Problem description:
Please retype every line of the rows below word for word, leaving the pictures out of your answer.

** Begin Data for the task **

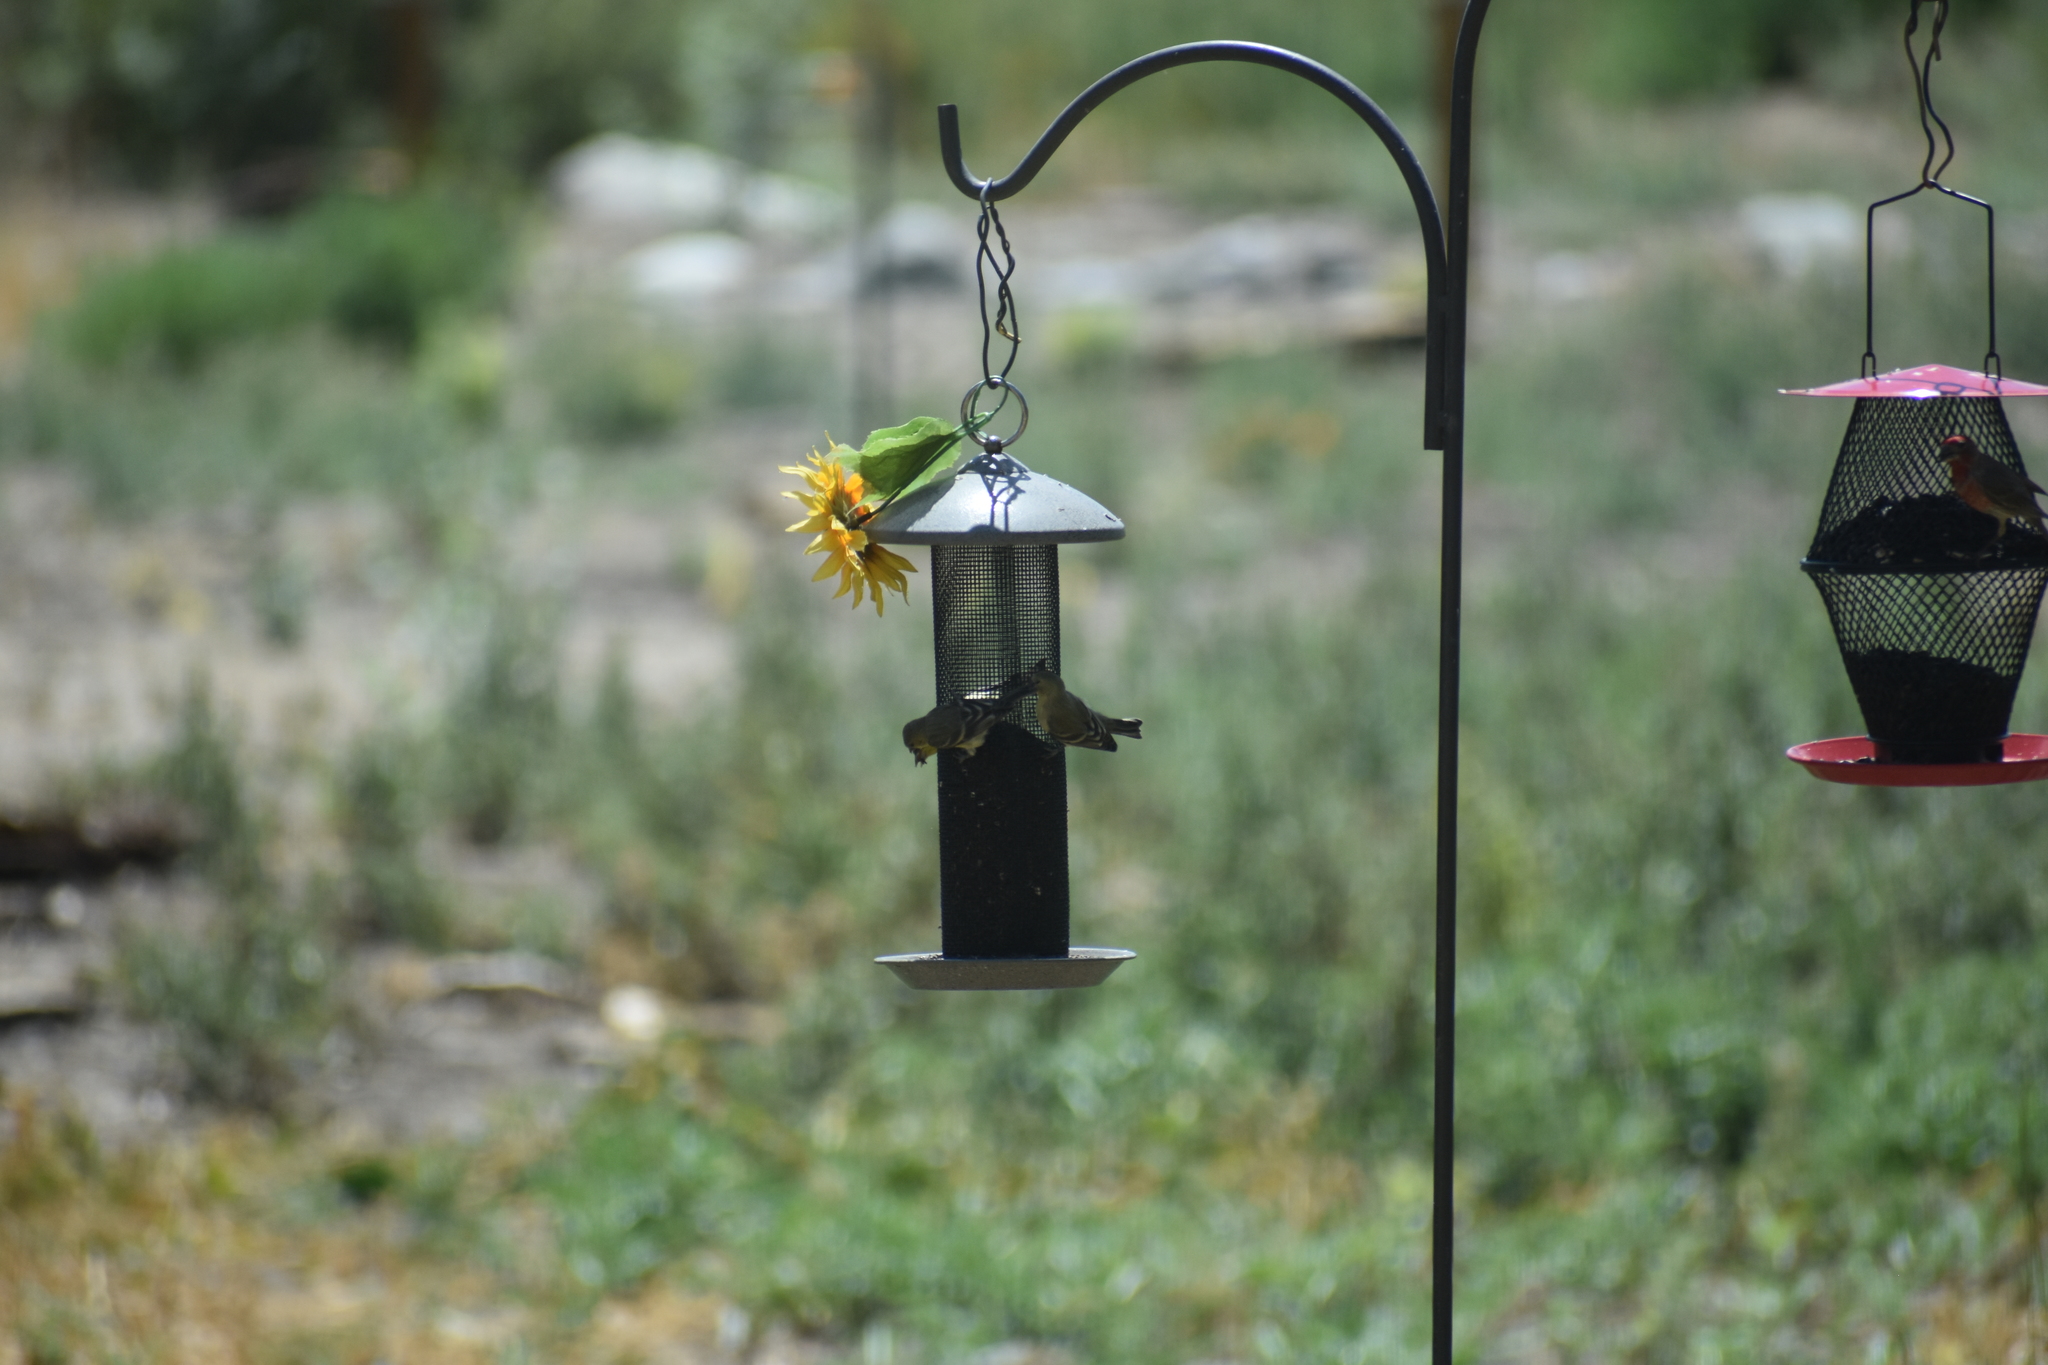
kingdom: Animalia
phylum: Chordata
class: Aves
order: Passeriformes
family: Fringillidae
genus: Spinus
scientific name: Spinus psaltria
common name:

** End Data for the task **

Result of the exercise:
kingdom: Animalia
phylum: Chordata
class: Aves
order: Passeriformes
family: Fringillidae
genus: Spinus
scientific name: Spinus psaltria
common name:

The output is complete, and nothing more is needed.